Berikut Perbedaan Mengenai Amil dan Panitia Zakat Berdasarkan Hasil Munas Nahdlatul Ulama 2017

15 April 2023, 10:30 WIB
Berikut Perbedaan Mengenai Amil dan Panitia Zakat Berdasarkan Hasil Munas Nahdlatul Ulama 2017 /Freepik/

SEMARANGKU – Salah satu ibadah yang harus dilakukan umat Islam sekaligus menjadi ukuran status keislaman seseorang adalah menunaikan zakat.

Kewajiban zakat menjadi salah satu rukun Islam yang dilakukan dengan menyerahkan sebagian hartanya kepada orang lain

Dalam melakukannya, muzakki atau orang yang berzakat bisa memberikannya secara langsung kepada mustahiq (orang yang berhak) ataupun melalui orang lain yang disebut sebagai amil atau pengelola zakat.

Baca Juga: Bolehkah Zakat Mal Diberikan untuk Orang Tua Sendiri atau Keluarga Terdekat? Begini Penjelasannya

Dalam hasil Munas Alim Ulama Nahdlatul Ulama tahun 2017 disebutkan definisi amil adalah orang yang diangkat oleh imam atau pemerintah untuk memungut, mengumpulkan dan mendistribusikan zakat kepada pihak-pihak yang berhak menerimanya yaitu delapan ashnaf atau golongan.

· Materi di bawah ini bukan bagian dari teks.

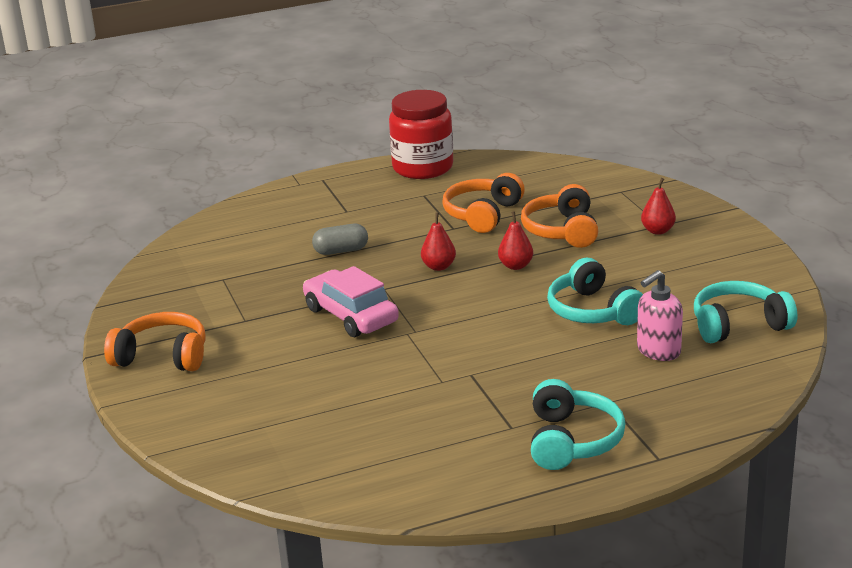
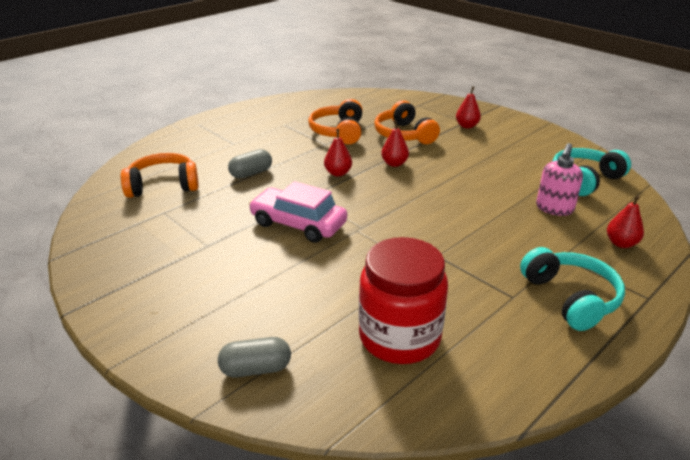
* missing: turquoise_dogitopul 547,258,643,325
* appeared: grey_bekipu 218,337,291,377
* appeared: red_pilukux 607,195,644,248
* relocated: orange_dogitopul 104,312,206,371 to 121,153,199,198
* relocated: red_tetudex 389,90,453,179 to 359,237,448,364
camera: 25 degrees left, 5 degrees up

Jadi Amil pada dasarnya merupakan kepanjangan tangan imam dalam melaksanakan tugas yang terkait dengan zakat.

Namun di masyarakat sampai saat ini, masih banyak ditemukan sekelompok orang yang mengamilkan diri dan mengelola zakat, sedekah, dan infak.

Kelompok ini dibentuk atas inisiatif dan prakarsa dari masyarakat atau swakarsa dan tidak mendapatkan legalitas dari pemerintah.

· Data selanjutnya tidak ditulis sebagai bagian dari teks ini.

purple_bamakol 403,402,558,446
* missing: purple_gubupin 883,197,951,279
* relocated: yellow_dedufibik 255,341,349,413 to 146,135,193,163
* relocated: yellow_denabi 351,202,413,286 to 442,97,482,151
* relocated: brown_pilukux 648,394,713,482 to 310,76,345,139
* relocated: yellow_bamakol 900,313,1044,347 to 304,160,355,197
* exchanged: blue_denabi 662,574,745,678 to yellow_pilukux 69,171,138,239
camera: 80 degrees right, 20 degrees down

Tidak jarang mereka mengambil bagian dari zakat yang dikumpulkan karena merasa sudah menjadi amil.

Terkait dengan hal ini, hasil Munas NU tahun 2017 menegaskan bahwa panitia zakat yang dibentuk secara swakarsa oleh masyarakat, tidak termasuk amil yang berhak menerima bagian zakat.

Hal ini karena mereka tidak diangkat oleh pihak yang berwenang yang menjadi kepanjangan tangan kepala negara dalam urusan zakat.

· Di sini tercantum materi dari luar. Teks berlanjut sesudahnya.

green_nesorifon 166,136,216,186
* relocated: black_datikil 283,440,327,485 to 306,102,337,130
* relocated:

Lain halnya jika pembentukan tersebut sesuai dengan ketentuan perundang-undangan yang berlaku dimana minimal dicatatkan ke KUA untuk amil perseorangan atau Amil kumpulan perseorangan. Hal ini berdasarkan Kitab Hasyiyah at-Tarmasi.

Dalam konteks negara modern seperti Indonesia, pengangkatan amil adalah kewenangan imam atau kepala negara. Namun demikian, kewenangan itu bisa dilimpahkan kepada para pejabat pembantunya, yang ditunjuk untuk mengangkat amil yang menurut PP No 14 Tahun 2014 tentang Pelaksanaan UU No 23 Tahun 2011 tentang Pengelolaan Zakat adalah, gubernur, bupati, atau walikota.

Mereka pun boleh mengangkat pegawai atau ummal untuk membantu tugas mereka dalam mengelola zakat.

Baca Juga: Melihat Keunikan Ramadhan di Negara Yang Penduduk Muslimnya Minoritas

Adapun prosedur pengangkatan amil zakat:

  1. Amil zakat merupakan salah satu yang masuk kategori jabatan kekuasaan atau wilayah, baik diangkat langsung (pelantikan) atau tidak langsung lewat SK.
  2. Muwali atau pihak yang mengangkat. Dalam hal ini bisa kepala negara atau pejabat di bawahnya atau pejabat pembantu mengetahui bahwa muwalla atau pihak yang diangkat atau calon amil zakat telah memenuhi kualifikasi persyaratan untuk diangkat sebagai amil zakat.
  3. Muwalla atau calon amil mengetahui bahwa muwalli berhak mengangkatnya, mengetahui bahwa muwalla telah mengangkat dirinya sebagai amil zakat dan menyanggupi menjadi amil atau langsung bekerja
  4. Dalam pengangkatannya, sebutkan tugas amil mengetahui penanganan zakat secara jelas agar amil yang diangkat mengetahui sejauh mana wilayah tugas yang diembannya
  5. Dalam pengangkatannya disebutkan daerah kerja amil agar ia dapat mengetahui dengan persis mana yang daerah yang menjadi kewenangannya.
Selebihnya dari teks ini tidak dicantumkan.